* [ФРАГМЕНТ ТЕКСТА]:
::::::::

Страусс: Крис, Вы называете алхимию «священной наукой о природе», но затем пишете: «Тем не менее, в прошлом веке во время великого возрождения мистических эзотерических традиций и практик, учёные — за исключением нескольких специалистов — в значительной степени игнорировали традицию [алхимии] или просто рассматривали её как психологию». То есть речь шла о личном «Я» и самотрансформации, в противоположность миру или космосу. Тогда как Вы рассматриваете алхимию как «изначальное космологическое откровение». Не можете ли Вы немного рассказать об этом повороте, когда алхимия и термины алхимии были психологизированы, и что из этого вышло?

 

Бэмфорд: Юнг проделал замечательную работу. Он вернул алхимию в круг чтения обширной интеллектуальной публики, но в то же время он, по сути, неправильно её истолковал: он психологизировал её, сделал плоской, одномерной.

 

Страусс: И сделал её светской.

::::::::

* [УСЛОВИЕ ЗАДАЧИ 1]: Выпишите из интервью об алхимии все фрагменты, заключенные в кавычки-елочки.
* [УСЛОВИЕ ЗАДАЧИ 2]: Продолжите интервью об алхимии, начиная сразу после реплики «И сделал её светской.»
Записи здесь никак не используются.

::::::::

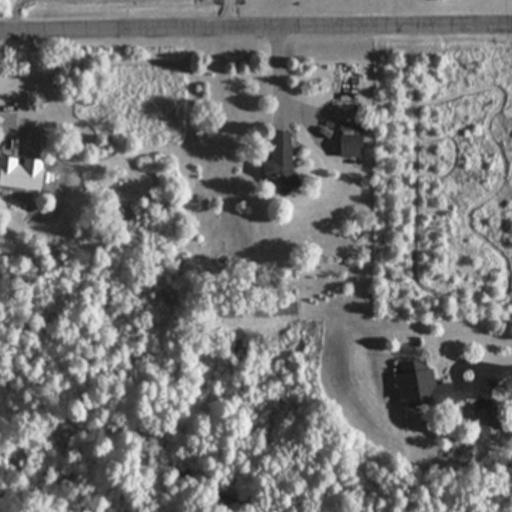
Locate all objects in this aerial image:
road: (256, 27)
building: (346, 140)
building: (347, 140)
building: (277, 162)
building: (278, 162)
building: (20, 174)
building: (20, 174)
road: (460, 367)
building: (417, 386)
building: (417, 386)
building: (482, 421)
building: (482, 421)
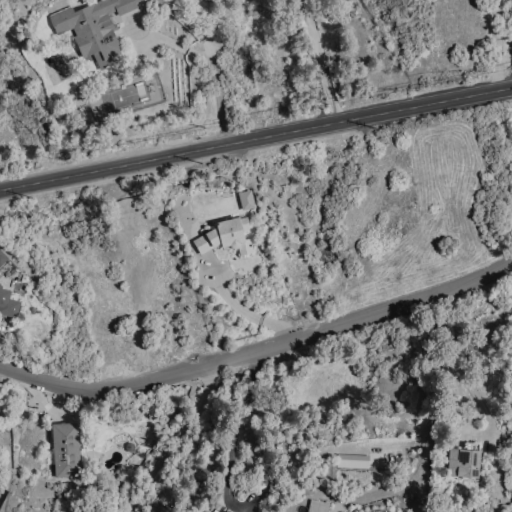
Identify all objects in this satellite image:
building: (96, 29)
building: (93, 30)
road: (321, 63)
road: (213, 64)
road: (256, 143)
building: (245, 200)
building: (223, 238)
building: (226, 238)
building: (7, 296)
building: (6, 298)
road: (247, 312)
road: (260, 354)
road: (475, 392)
road: (235, 434)
road: (183, 444)
building: (65, 451)
building: (67, 451)
road: (426, 460)
building: (352, 462)
building: (465, 462)
building: (462, 464)
building: (317, 506)
building: (319, 507)
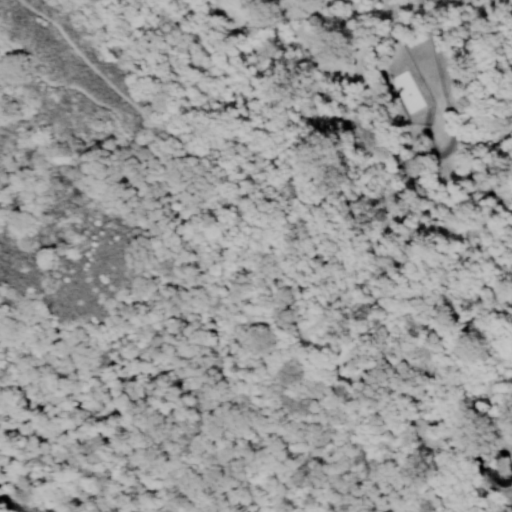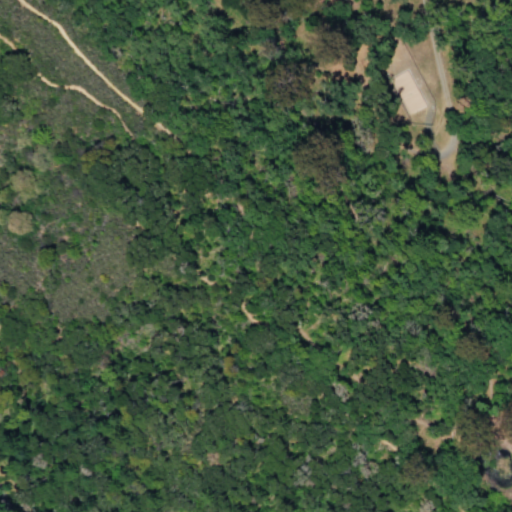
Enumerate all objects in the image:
building: (399, 90)
road: (411, 148)
road: (365, 227)
road: (248, 241)
road: (207, 280)
road: (508, 429)
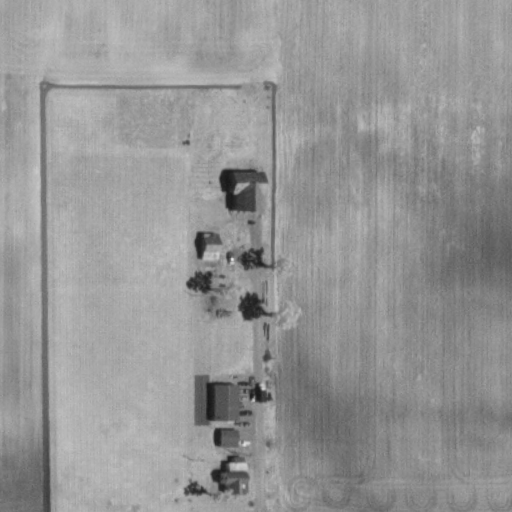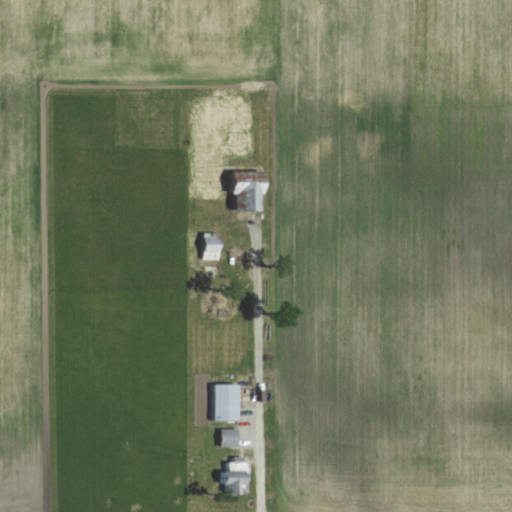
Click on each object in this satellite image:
building: (235, 192)
building: (203, 246)
road: (291, 359)
building: (219, 402)
building: (222, 438)
building: (228, 476)
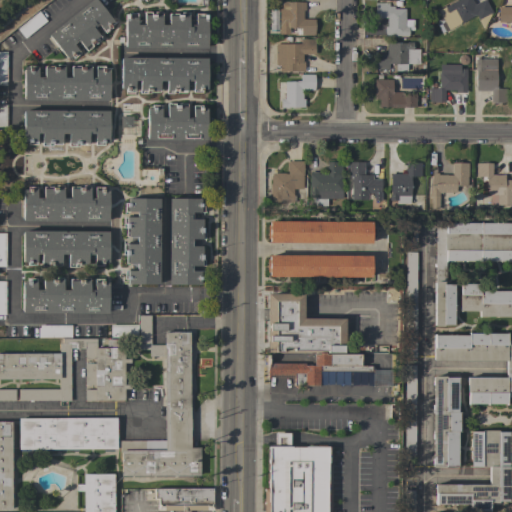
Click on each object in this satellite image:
building: (137, 0)
building: (139, 0)
building: (203, 2)
building: (460, 12)
building: (464, 13)
building: (503, 14)
building: (505, 15)
building: (292, 18)
building: (294, 19)
building: (392, 19)
building: (393, 20)
building: (31, 25)
building: (79, 29)
building: (81, 29)
road: (240, 30)
building: (164, 31)
building: (164, 31)
road: (23, 45)
building: (291, 55)
building: (292, 55)
building: (396, 55)
building: (397, 56)
road: (351, 67)
building: (3, 69)
building: (161, 73)
building: (163, 74)
building: (487, 79)
building: (488, 79)
building: (447, 82)
building: (448, 82)
building: (63, 83)
building: (511, 83)
building: (66, 84)
building: (294, 91)
building: (295, 91)
building: (390, 95)
building: (391, 95)
road: (239, 97)
building: (2, 115)
building: (174, 123)
building: (175, 123)
building: (64, 126)
building: (65, 127)
road: (375, 134)
road: (190, 148)
building: (449, 180)
building: (285, 181)
building: (325, 182)
building: (401, 182)
building: (446, 182)
building: (286, 183)
building: (361, 183)
building: (362, 183)
building: (403, 183)
building: (325, 184)
building: (494, 184)
building: (495, 185)
building: (63, 204)
building: (64, 204)
building: (318, 231)
building: (319, 232)
building: (410, 233)
building: (142, 240)
building: (470, 240)
building: (141, 241)
building: (182, 241)
building: (183, 241)
building: (62, 246)
building: (64, 247)
road: (309, 249)
building: (2, 250)
building: (464, 256)
building: (319, 265)
building: (317, 266)
building: (64, 296)
building: (62, 297)
building: (2, 298)
building: (484, 301)
building: (485, 301)
building: (410, 303)
building: (441, 303)
road: (239, 317)
road: (79, 318)
building: (299, 328)
building: (54, 331)
building: (123, 331)
building: (306, 342)
road: (423, 352)
building: (478, 362)
building: (478, 362)
building: (316, 367)
road: (460, 369)
building: (72, 370)
building: (68, 371)
road: (78, 387)
building: (7, 394)
road: (66, 412)
building: (409, 412)
building: (164, 414)
road: (351, 415)
building: (133, 419)
building: (443, 421)
building: (444, 422)
building: (65, 433)
building: (279, 438)
building: (4, 465)
building: (5, 465)
building: (479, 473)
building: (481, 473)
road: (451, 476)
building: (295, 478)
building: (295, 479)
building: (95, 492)
building: (97, 492)
road: (421, 494)
building: (182, 495)
building: (183, 498)
building: (408, 501)
road: (238, 506)
road: (135, 507)
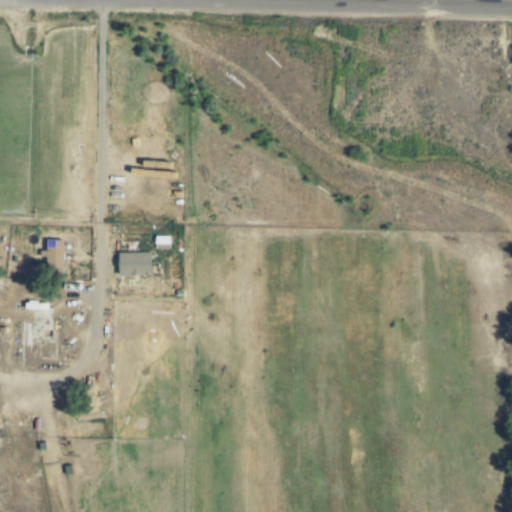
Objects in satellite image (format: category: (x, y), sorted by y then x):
road: (344, 4)
road: (96, 195)
building: (162, 242)
building: (53, 252)
building: (55, 260)
building: (135, 264)
building: (135, 266)
building: (179, 293)
building: (3, 330)
road: (28, 379)
road: (47, 444)
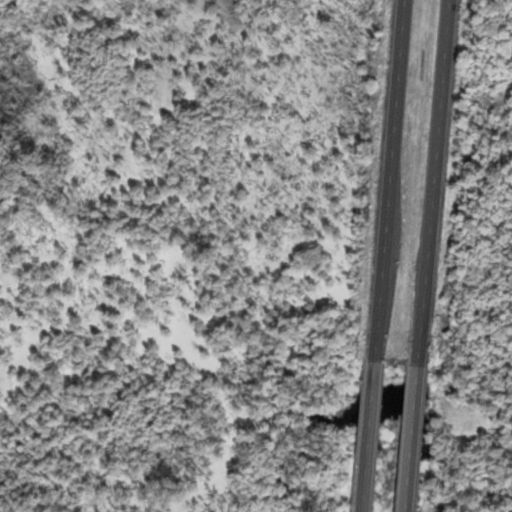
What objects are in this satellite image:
road: (392, 180)
road: (436, 182)
road: (370, 436)
road: (413, 438)
building: (406, 493)
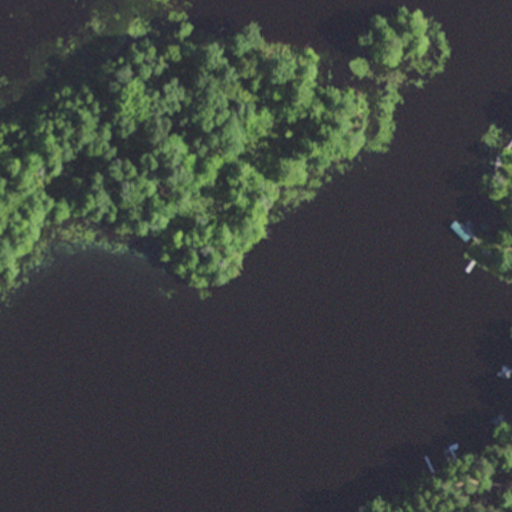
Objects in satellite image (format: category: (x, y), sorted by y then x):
building: (501, 487)
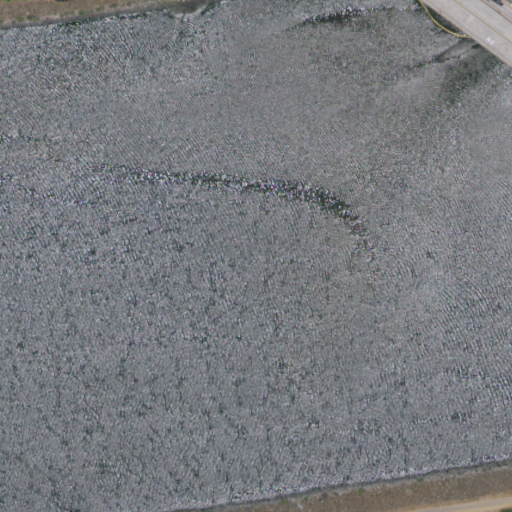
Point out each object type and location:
road: (490, 16)
river: (256, 42)
road: (472, 506)
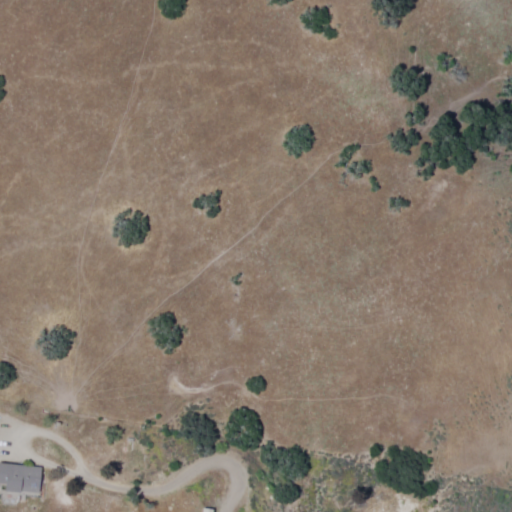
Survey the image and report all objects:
road: (187, 470)
building: (21, 477)
building: (209, 510)
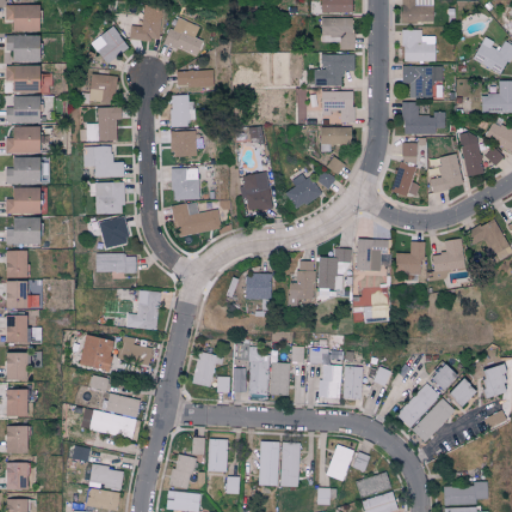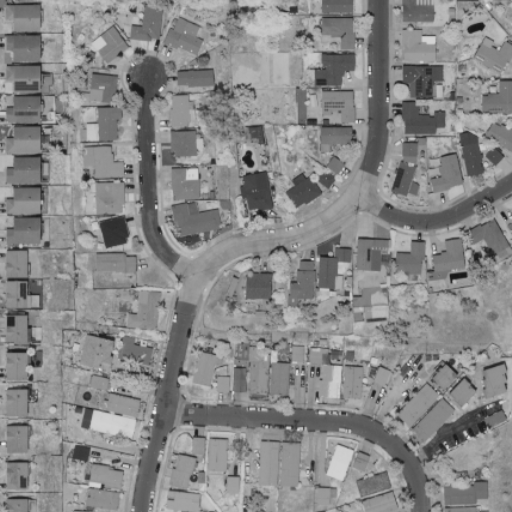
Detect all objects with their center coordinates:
building: (335, 6)
building: (415, 10)
building: (21, 16)
building: (147, 24)
building: (336, 31)
building: (182, 36)
building: (110, 45)
building: (415, 46)
building: (21, 47)
building: (492, 54)
building: (330, 69)
building: (21, 77)
building: (192, 78)
building: (419, 79)
building: (101, 88)
building: (497, 98)
building: (336, 104)
building: (21, 109)
building: (179, 110)
building: (418, 120)
building: (102, 124)
building: (243, 134)
building: (254, 134)
building: (499, 135)
building: (330, 137)
building: (21, 140)
building: (181, 143)
building: (468, 153)
building: (492, 156)
building: (101, 161)
building: (333, 165)
building: (21, 170)
building: (405, 171)
building: (445, 173)
building: (324, 178)
building: (183, 183)
building: (299, 191)
building: (254, 192)
road: (362, 192)
road: (152, 193)
building: (106, 197)
building: (21, 201)
building: (192, 219)
building: (510, 223)
road: (436, 227)
building: (21, 231)
building: (111, 232)
building: (488, 238)
building: (367, 253)
building: (407, 259)
building: (446, 259)
building: (14, 263)
building: (113, 263)
building: (329, 269)
building: (300, 283)
building: (256, 286)
building: (15, 294)
building: (142, 311)
building: (374, 314)
building: (14, 328)
building: (132, 351)
building: (94, 352)
building: (295, 353)
building: (316, 355)
building: (15, 366)
building: (202, 369)
building: (255, 371)
building: (380, 376)
building: (442, 377)
building: (277, 378)
building: (328, 381)
building: (491, 381)
building: (350, 382)
building: (96, 383)
building: (220, 384)
building: (459, 392)
road: (168, 398)
building: (14, 402)
building: (121, 405)
building: (415, 405)
building: (493, 418)
building: (431, 420)
road: (311, 422)
building: (110, 425)
road: (449, 433)
building: (14, 439)
building: (195, 446)
building: (78, 453)
building: (215, 455)
building: (359, 461)
building: (337, 462)
building: (266, 463)
building: (287, 464)
building: (180, 471)
building: (14, 475)
building: (103, 477)
building: (371, 484)
building: (463, 493)
building: (321, 496)
building: (100, 499)
building: (180, 501)
building: (378, 503)
road: (422, 504)
building: (14, 505)
building: (458, 509)
building: (79, 511)
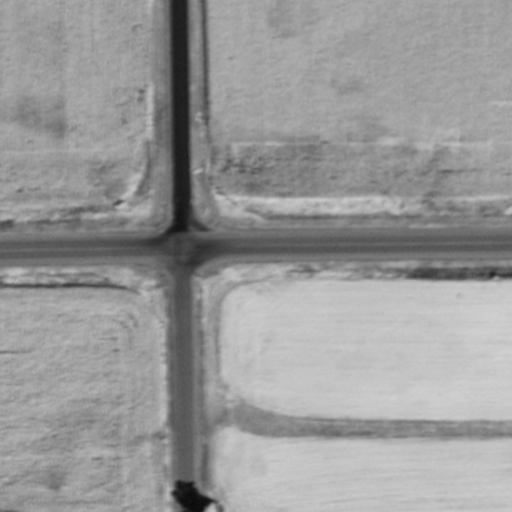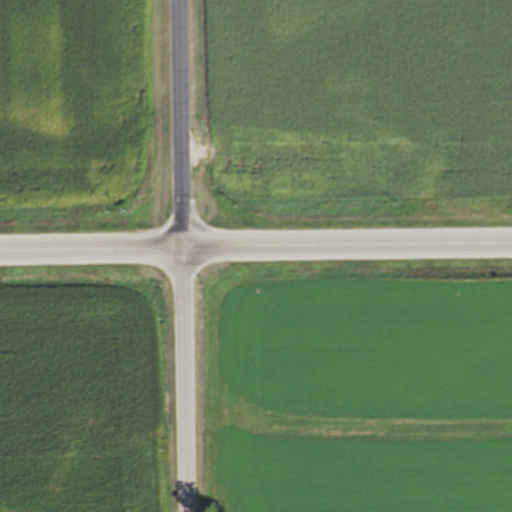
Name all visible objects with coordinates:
crop: (359, 102)
road: (184, 120)
road: (255, 237)
road: (188, 376)
crop: (362, 390)
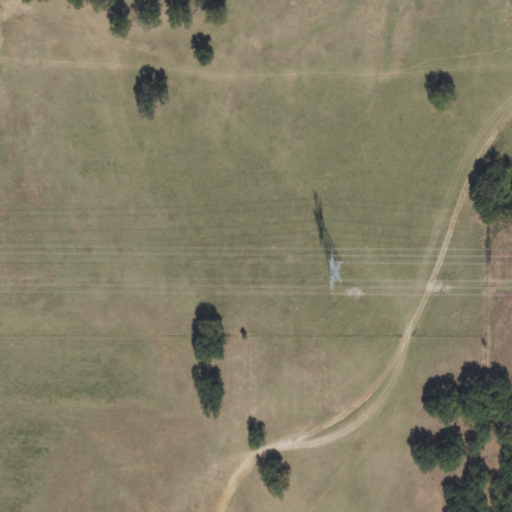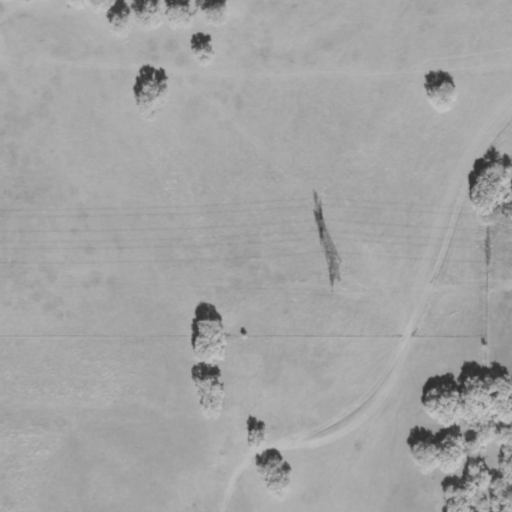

::::::::

* [ОЖИДАЕМЫЙ ОТВЕТ 1]:
1. «священной наукой о природе»
2. «Тем не менее, в прошлом веке во время великого возрождения мистических эзотерических традиций и практик, учёные — за исключением нескольких специалистов — в значительной степени игнорировали традицию [алхимии] или просто рассматривали её как психологию»
3. «Я»
4. «изначальное космологическое откровение»

* [ОЖИДАЕМЫЙ ОТВЕТ 2]:
Бэмфорд: И сделал светской. Отверг её научную, познавательную или утилитарную действенность. Когда я пишу, что алхимия транслирует первозданную священную науку о природе, я имею в виду, что алхимия и герметизм, появившись вместе в период Эллинизма примерно во времена Христа и происходя главным образом из Египта и Греции, восходят к предыдущим древним мистериальным цивилизациям или культурам, у которых был некий собственный род первозданной науки, — искусство ублажать богов, заботиться о земле и человеческой природе, — в которой боги, земля и люди рассматривались вместе в едином процессе. И это была действительно священная наука. Я имел в виду, что, несмотря на некоторое возрождение священных духовных наук — скажем, буддийской или суфийской, — сегодня люди редко обращаются к древним учителям, когда дело касается естественных наук или экологии. Они всё ещё влюблены в современную науку.

 

Страусс: Вы с самого начала настаиваете на том, что это движение должно быть прикладным, не только теоретическим. Поэтому привлекли в компанию практикующего алхимика Кевина Таунли (со-основателя Герметической школы натурфилософов).

 

Уилсон: Меня долгое время беспокоило, что, с одной стороны, есть неотрадиционалистский подход к алхимии, представленный в довольно хорошей книге Титуса Буркхардта [«Алхимия: наука космоса, наука души», переведенная с немецкого Уильямом Стоддартом], которая просто выбрасывает все лабораторные штучки в окно и говорит, что самое важное — это внутренняя трансформация. А с другой стороны, есть юнгианцы, которые, на мой взгляд, значительно сузили всю картину. Кроме того, оба эти представления принадлежат к более раннему периоду ХХ века, когда экология и защита окружающей среды ещё не появились на свет в нынешнем виде. Тогда не было никакого понятия о «кризисе» [имеется в виду экологический кризис].

 

Страусс: Вы о каком времени говорите?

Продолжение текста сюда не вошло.